→ **WORK INSTRUCTION**
Give again, unchanged, the line that contains "1. [Strategy](./Strategy) (策略模式)" together with every line that follows it until the entries end.

......

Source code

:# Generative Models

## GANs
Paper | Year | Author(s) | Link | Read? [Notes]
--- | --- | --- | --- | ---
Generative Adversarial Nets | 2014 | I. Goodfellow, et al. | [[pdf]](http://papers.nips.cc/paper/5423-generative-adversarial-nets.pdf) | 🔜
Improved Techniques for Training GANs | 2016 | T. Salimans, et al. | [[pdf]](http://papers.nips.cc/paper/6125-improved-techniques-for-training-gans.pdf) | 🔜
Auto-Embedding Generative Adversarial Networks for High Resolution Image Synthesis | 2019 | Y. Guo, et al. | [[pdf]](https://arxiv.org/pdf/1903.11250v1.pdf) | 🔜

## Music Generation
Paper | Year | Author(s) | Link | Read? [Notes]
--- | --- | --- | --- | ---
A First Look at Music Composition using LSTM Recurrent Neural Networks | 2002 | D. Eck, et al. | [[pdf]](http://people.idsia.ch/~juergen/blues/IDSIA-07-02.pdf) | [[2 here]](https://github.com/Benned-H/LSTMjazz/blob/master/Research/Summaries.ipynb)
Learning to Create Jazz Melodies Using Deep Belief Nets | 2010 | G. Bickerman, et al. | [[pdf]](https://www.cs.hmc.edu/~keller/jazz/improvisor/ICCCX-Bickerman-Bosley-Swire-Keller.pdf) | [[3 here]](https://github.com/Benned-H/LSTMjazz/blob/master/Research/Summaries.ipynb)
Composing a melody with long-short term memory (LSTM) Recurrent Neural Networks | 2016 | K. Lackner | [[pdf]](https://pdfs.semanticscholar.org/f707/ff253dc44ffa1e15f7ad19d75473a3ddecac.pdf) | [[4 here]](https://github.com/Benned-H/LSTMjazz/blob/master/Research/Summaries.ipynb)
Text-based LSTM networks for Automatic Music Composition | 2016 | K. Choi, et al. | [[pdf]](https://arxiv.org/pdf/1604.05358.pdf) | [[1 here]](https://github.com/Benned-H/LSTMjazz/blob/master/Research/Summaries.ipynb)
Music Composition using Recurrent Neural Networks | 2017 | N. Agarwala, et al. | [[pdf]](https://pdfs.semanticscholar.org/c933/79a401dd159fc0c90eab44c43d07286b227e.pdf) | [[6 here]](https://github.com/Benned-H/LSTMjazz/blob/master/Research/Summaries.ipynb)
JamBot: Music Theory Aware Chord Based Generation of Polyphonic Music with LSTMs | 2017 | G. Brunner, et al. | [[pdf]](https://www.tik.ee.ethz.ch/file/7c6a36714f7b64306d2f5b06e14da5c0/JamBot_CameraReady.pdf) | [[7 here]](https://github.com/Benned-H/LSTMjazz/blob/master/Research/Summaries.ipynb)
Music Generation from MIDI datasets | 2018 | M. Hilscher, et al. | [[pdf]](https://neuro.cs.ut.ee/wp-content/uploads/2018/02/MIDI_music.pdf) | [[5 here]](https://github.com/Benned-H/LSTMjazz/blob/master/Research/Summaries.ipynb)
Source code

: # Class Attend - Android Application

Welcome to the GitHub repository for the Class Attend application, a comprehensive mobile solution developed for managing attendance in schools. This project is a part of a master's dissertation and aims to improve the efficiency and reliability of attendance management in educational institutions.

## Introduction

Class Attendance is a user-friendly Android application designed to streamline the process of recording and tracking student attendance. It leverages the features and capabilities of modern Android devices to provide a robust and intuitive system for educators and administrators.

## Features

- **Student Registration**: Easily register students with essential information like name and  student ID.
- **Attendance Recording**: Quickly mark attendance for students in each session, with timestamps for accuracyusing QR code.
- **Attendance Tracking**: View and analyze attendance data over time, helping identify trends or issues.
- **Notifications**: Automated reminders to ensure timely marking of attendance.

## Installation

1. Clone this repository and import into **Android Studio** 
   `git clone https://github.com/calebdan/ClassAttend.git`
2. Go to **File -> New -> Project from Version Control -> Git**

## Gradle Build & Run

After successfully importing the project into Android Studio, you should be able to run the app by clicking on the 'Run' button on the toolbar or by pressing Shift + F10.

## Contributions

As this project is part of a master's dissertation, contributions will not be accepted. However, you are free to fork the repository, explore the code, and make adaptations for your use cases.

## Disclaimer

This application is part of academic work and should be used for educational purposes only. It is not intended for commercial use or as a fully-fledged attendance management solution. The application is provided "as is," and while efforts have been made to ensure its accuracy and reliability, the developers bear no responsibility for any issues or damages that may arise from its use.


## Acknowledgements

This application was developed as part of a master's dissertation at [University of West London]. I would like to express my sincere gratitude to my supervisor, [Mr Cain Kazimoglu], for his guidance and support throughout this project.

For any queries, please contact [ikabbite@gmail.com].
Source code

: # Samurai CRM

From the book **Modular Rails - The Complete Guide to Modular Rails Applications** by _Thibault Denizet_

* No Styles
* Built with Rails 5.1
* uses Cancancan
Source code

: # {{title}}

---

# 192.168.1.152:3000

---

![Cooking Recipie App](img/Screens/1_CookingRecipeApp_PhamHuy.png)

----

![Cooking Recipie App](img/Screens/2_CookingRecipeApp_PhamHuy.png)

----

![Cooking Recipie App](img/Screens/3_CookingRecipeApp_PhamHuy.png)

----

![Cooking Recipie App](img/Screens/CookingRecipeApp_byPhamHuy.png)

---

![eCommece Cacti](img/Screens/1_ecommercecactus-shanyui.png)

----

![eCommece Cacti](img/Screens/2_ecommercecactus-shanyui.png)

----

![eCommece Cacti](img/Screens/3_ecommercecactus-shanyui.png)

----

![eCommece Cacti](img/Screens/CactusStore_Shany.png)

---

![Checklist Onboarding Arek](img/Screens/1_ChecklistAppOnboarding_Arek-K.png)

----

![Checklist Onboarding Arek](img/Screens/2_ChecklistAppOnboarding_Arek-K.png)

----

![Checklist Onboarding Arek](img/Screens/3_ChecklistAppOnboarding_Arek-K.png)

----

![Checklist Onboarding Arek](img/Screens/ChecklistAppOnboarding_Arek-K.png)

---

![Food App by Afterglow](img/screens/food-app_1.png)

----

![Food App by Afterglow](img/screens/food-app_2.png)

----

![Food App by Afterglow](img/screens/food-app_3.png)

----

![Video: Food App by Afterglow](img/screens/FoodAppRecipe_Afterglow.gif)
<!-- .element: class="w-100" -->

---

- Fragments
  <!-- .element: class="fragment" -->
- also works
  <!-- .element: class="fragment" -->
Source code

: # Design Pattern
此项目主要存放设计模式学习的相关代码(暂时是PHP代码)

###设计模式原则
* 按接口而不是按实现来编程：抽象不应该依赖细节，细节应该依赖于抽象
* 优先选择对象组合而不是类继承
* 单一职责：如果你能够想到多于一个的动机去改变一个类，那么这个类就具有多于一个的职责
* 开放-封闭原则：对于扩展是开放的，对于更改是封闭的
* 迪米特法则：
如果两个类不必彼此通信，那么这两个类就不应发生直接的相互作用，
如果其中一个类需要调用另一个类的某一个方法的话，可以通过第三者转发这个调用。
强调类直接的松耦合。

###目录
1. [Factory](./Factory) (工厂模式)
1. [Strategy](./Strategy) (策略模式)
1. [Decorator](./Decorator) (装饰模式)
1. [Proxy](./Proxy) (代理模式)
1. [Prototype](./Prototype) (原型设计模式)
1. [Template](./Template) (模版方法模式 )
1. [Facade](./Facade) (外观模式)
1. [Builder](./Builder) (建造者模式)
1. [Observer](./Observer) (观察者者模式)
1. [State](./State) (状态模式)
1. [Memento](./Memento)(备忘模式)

......

→ **EXERCISE RESULT**
1. [Strategy](./Strategy) (策略模式)
1. [Decorator](./Decorator) (装饰模式)
1. [Proxy](./Proxy) (代理模式)
1. [Prototype](./Prototype) (原型设计模式)
1. [Template](./Template) (模版方法模式 )
1. [Facade](./Facade) (外观模式)
1. [Builder](./Builder) (建造者模式)
1. [Observer](./Observer) (观察者者模式)
1. [State](./State) (状态模式)
1. [Memento](./Memento)(备忘模式)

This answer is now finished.